На ней была серая туника и штаны, заправленные в высокие шнурованные ботинки. Дорогая обувка не очень-то сочеталась с одеждой поденщицы – зато удобно для работы в развалинах, оставшихся на месте резиденции Светлейшей Ложи после правления «короля Дирвена».

– Значит, это вы… – произнесла Хеледика, внимательно глядя на лекарку своими ведьмовскими глазами, по-кошачьи приподнятыми к вискам, и только после этого, спохватившись, поздоровалась: – Доброго дня, госпожа Зинта!

– Доброго. Что значит – это я?

– Я ворожила. Ищу тех, кто нужен, чтобы поднять город.

– Так я же не волшебница. И хотела бы помочь, да толку с меня… Или хочешь, чтоб я об этом с Суно поговорила? Он и сам знает, что надо поскорее навести порядок. Они стараются, я вижу. Но этот поганец в чужой короне столько наворотил, что враз не разгребешь.

– Я имею в виду не это. Нужно ваше желание, чтобы город поднялся, и то, каким вы хотите его увидеть, и ваше отношение к городу – вы же чувствуете, что он живой. Помните, когда мы с вами познакомились, вы мне в дороге рассказывали про Апну, про Паяну, про Аленду? Если бы я сразу об этом подумала, я бы и без ворожбы к вам пришла. Ваши представления о городе – словно пряжа, из которой свивается нить для восстановления городского гобелена. Тем, кто будет ткать гобелен, без пряжи не обойтись, а если они возьмут, что попало – тогда и получится что попало. Нужны вы.

Все это выслушав, Зинта вначале загордилась, потом испугалась: такая ответственность, вдруг она не справится, подведет?

– Ох, ты меня озадачила… А если я не смогу сделать так, чтобы появилось сколько надо этой самой пряжи?

– Вы не одна, я уже полторы дюжины таких нашла. Даже больше, вы двадцать первая. Хожу по улицам, ловлю это ощущение, и если почувствую то самое – иду по следу за человеком.
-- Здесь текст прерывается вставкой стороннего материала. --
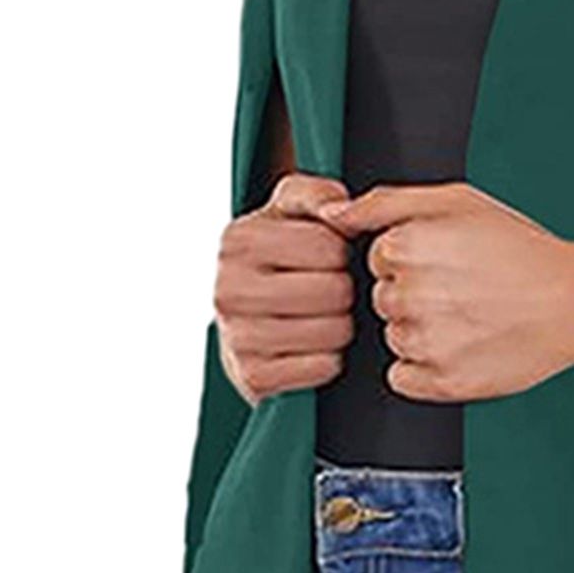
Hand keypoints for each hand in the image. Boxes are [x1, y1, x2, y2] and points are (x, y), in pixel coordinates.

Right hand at [214, 173, 356, 404]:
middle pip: (334, 292)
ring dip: (341, 326)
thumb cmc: (281, 254)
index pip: (328, 247)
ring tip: (324, 317)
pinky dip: (329, 360)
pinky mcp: (252, 378)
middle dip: (345, 291)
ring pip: (332, 332)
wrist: (247, 315)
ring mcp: (236, 337)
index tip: (328, 257)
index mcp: (237, 239)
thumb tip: (339, 208)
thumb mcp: (291, 210)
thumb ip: (316, 194)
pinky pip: (322, 367)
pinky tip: (314, 347)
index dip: (341, 252)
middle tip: (332, 292)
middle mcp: (228, 288)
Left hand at [318, 182, 573, 401]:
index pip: (379, 259)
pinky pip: (402, 378)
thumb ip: (386, 202)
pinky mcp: (439, 382)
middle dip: (416, 295)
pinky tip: (463, 348)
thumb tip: (331, 215)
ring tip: (470, 318)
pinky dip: (425, 370)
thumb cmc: (521, 249)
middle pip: (383, 299)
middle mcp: (408, 296)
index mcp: (406, 246)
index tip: (451, 261)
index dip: (415, 258)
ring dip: (422, 332)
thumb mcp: (458, 201)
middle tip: (465, 290)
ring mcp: (423, 343)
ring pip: (393, 338)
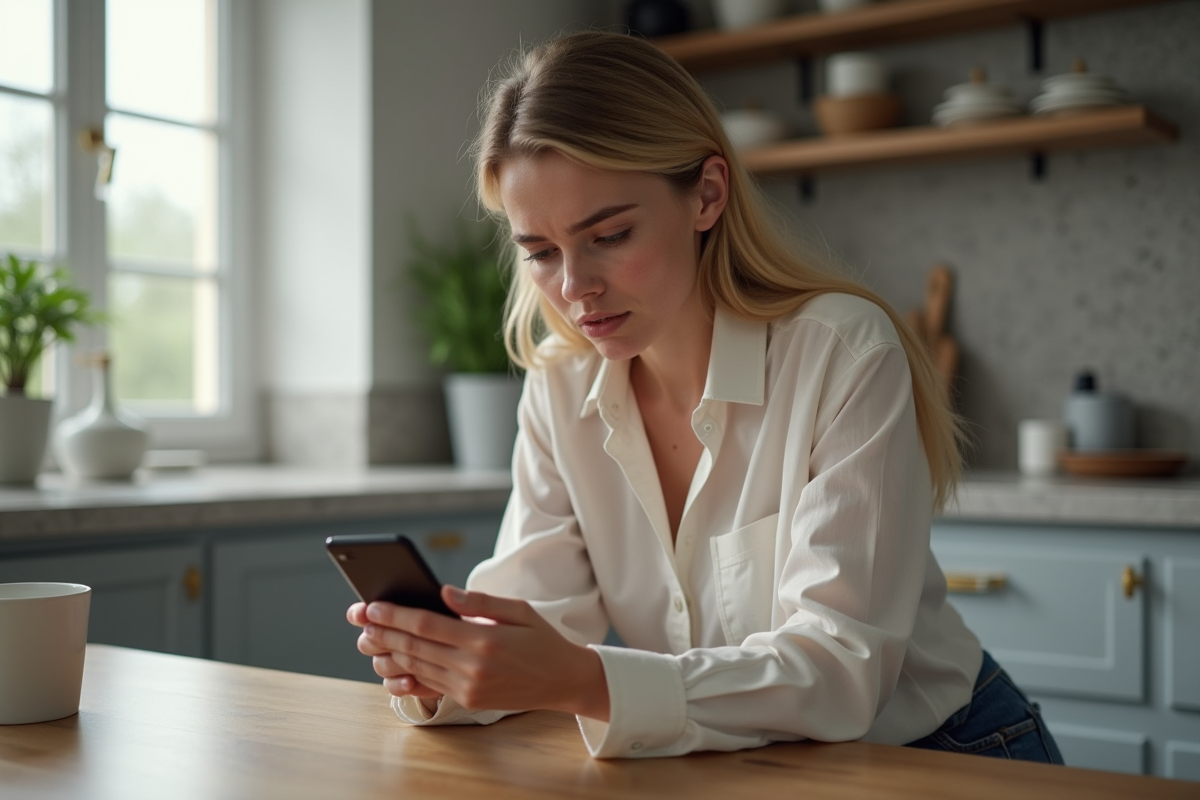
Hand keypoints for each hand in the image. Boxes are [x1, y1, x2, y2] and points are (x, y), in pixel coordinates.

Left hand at [354, 586, 609, 720]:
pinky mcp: (468, 700)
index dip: (396, 615)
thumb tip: (445, 591)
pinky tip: (390, 669)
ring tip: (368, 639)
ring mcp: (468, 687)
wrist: (562, 681)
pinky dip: (406, 677)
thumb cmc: (541, 640)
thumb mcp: (519, 611)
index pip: (428, 625)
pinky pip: (429, 687)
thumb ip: (480, 602)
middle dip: (383, 631)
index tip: (373, 606)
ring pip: (417, 667)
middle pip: (415, 647)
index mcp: (484, 640)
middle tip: (360, 619)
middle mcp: (472, 667)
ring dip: (389, 653)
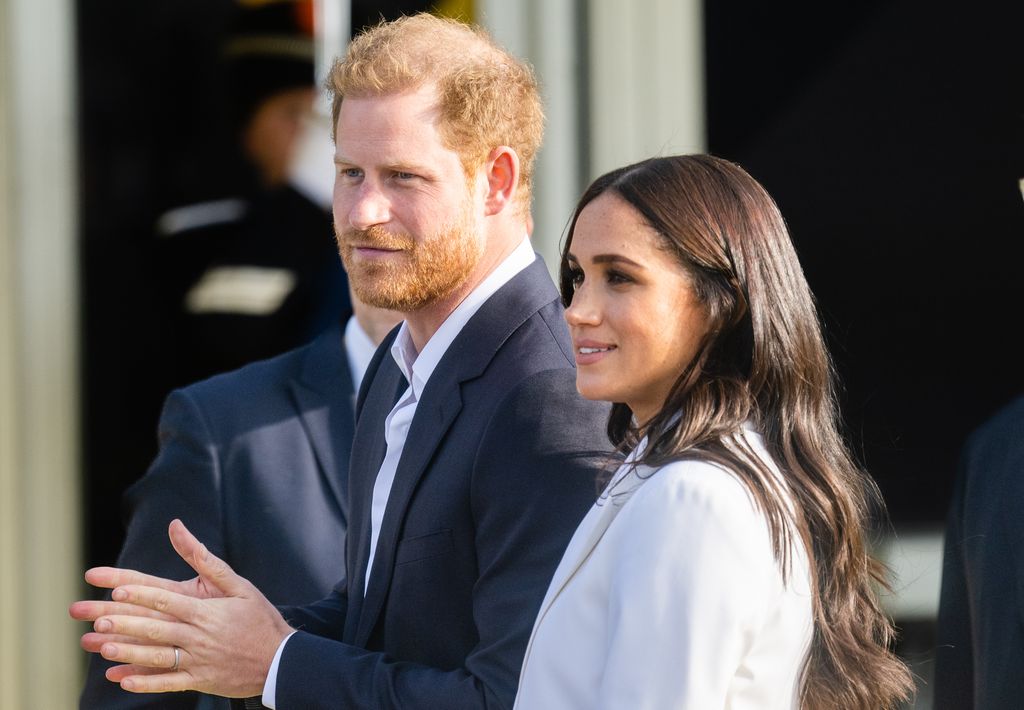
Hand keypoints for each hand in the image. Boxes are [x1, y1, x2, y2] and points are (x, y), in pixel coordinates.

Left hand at [69, 519, 292, 696]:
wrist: (280, 659)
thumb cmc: (259, 617)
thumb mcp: (238, 584)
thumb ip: (205, 559)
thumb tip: (177, 528)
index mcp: (206, 611)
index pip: (167, 600)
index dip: (141, 595)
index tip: (116, 590)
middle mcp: (199, 636)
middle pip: (156, 628)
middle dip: (123, 624)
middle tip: (96, 620)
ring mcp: (198, 661)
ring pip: (158, 657)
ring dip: (129, 653)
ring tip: (102, 648)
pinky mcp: (200, 680)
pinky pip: (169, 683)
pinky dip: (146, 683)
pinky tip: (122, 679)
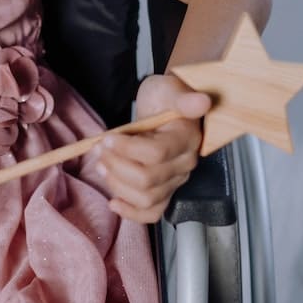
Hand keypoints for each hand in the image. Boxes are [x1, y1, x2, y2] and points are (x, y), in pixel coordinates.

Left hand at [96, 74, 208, 223]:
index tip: (107, 137)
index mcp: (187, 139)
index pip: (155, 154)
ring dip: (117, 184)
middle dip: (116, 165)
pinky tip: (114, 202)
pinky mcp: (164, 191)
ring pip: (145, 198)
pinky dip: (131, 213)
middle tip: (100, 150)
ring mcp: (175, 181)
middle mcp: (184, 164)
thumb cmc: (164, 98)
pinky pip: (152, 213)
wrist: (165, 109)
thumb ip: (183, 98)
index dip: (126, 149)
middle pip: (147, 179)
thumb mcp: (169, 88)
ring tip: (102, 165)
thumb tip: (202, 101)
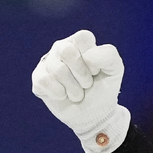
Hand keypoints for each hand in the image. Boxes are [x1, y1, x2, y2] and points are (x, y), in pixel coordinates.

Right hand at [32, 30, 130, 152]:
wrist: (95, 115)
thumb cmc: (104, 89)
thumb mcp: (114, 71)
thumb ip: (109, 56)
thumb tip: (87, 57)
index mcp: (80, 42)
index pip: (83, 37)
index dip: (93, 59)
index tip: (96, 71)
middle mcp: (62, 48)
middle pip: (66, 51)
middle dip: (82, 74)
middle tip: (87, 84)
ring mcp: (48, 62)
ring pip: (57, 70)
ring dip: (74, 89)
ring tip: (78, 93)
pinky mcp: (38, 78)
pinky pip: (44, 81)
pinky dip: (59, 93)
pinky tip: (63, 95)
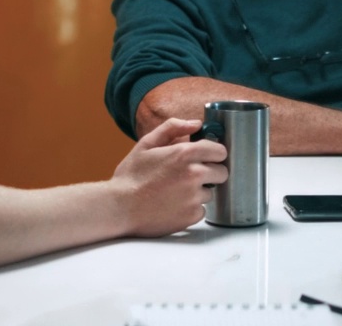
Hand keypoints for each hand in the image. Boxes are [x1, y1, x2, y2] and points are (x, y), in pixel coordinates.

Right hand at [111, 118, 228, 236]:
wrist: (119, 207)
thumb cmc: (131, 175)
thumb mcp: (146, 144)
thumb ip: (172, 128)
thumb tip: (196, 124)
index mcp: (184, 154)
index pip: (220, 151)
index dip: (214, 153)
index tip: (207, 157)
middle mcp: (193, 175)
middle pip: (222, 172)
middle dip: (211, 173)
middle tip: (191, 176)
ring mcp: (194, 197)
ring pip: (210, 192)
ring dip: (198, 192)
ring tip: (175, 191)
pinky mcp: (191, 216)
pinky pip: (201, 210)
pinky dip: (191, 208)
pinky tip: (173, 205)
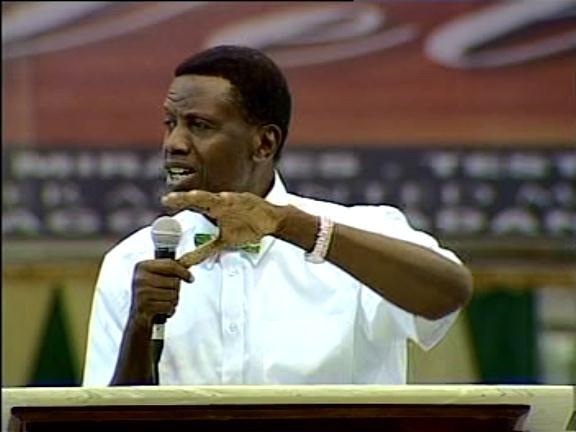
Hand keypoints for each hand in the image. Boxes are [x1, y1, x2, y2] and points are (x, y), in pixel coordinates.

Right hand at [130, 259, 192, 328]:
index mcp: (143, 266)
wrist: (137, 316)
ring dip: (173, 301)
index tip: (190, 278)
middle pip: (175, 281)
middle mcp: (141, 278)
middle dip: (176, 290)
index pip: (170, 265)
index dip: (184, 272)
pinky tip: (162, 311)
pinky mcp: (144, 306)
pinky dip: (169, 310)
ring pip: (173, 295)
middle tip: (167, 294)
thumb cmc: (150, 294)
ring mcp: (142, 292)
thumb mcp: (156, 277)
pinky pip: (169, 306)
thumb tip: (188, 262)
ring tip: (164, 302)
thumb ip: (170, 269)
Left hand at [162, 191, 284, 266]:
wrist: (270, 219)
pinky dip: (231, 201)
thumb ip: (204, 251)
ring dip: (204, 197)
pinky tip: (225, 198)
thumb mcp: (223, 242)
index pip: (193, 205)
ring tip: (191, 196)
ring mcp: (234, 201)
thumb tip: (186, 263)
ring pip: (217, 199)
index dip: (179, 202)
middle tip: (168, 199)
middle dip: (185, 199)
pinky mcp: (248, 201)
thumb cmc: (246, 226)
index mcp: (215, 209)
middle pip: (200, 199)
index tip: (164, 201)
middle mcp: (222, 203)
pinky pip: (239, 202)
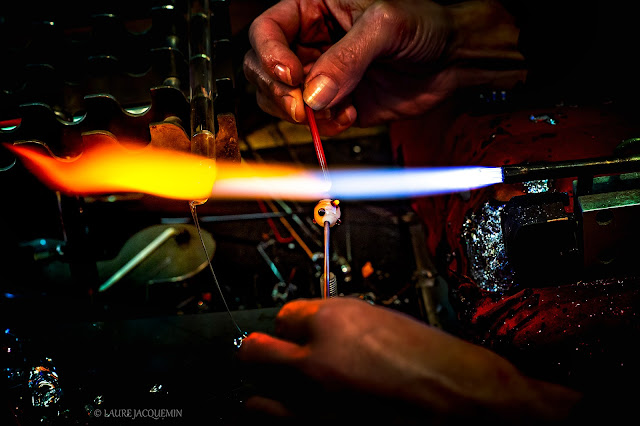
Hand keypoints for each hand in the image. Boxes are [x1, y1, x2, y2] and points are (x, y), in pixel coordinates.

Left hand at [236, 297, 580, 423]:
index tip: (291, 328)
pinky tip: (297, 410)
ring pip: (256, 394)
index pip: (285, 314)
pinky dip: (284, 415)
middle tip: (264, 351)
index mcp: (336, 319)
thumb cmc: (443, 364)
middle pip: (254, 349)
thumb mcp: (388, 323)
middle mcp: (315, 358)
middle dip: (260, 349)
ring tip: (278, 388)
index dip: (290, 323)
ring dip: (266, 387)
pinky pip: (281, 422)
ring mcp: (314, 400)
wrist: (467, 405)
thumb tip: (322, 330)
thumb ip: (346, 327)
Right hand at [244, 0, 526, 134]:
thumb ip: (347, 57)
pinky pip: (312, 121)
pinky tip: (349, 115)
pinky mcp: (335, 103)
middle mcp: (310, 43)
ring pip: (281, 99)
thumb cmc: (424, 23)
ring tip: (337, 109)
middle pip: (264, 69)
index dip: (270, 56)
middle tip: (303, 107)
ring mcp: (320, 76)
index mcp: (312, 9)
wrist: (452, 58)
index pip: (267, 31)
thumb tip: (313, 94)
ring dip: (302, 113)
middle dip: (280, 92)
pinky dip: (324, 125)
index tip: (292, 77)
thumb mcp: (385, 25)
Почувствовать можно, если человек недавно прошел там, где я нахожусь, и танец его присутствия еще не затих. Не совсем правильные слова, по-нашему я сказала бы как есть, но это на ларвезийский никак не перевести.

Песчаная ведьма улыбнулась быстрой, как скользнувший луч, улыбкой и повернулась к пожилому сиянцу в поношенном желто-зеленом халате с вышитыми на подоле аистами, терпеливо ожидавшему в трех шагах от их столика.

– Здравствуйте, господин Шайму. Мне, пожалуйста, зеленого чаю, большую кружку.

– Здравствуйте, госпожа Хеледика, всегда рад вам услужить!

Хозяин «Белки» поклонился и пошел на кухню.

– Тебе, наверное, куда проще наворожить эту пряжу, чем кому-то из нас, – заметила Зинта. – Ты ведь в танце можешь.

– Я – другое, – она так и сказала о себе: «другое», а не «другая». – В танце я могу прясть, если будет из чего. Для этого нужны жители города. Или приезжие – те из них, кому город открылся. Мне он тоже открылся, но по-другому, я ведь нездешняя, я олосохарский песок, – на мгновение она наморщила лоб. – Станцевать это я могла бы, но не знаю, как сказать словами… Город вас принял, и сейчас надо, чтобы он смотрел на себя вашими глазами и постепенно становился таким, каким вы хотите его видеть. Я для этого не гожусь, моими глазами смотрит Олосохар.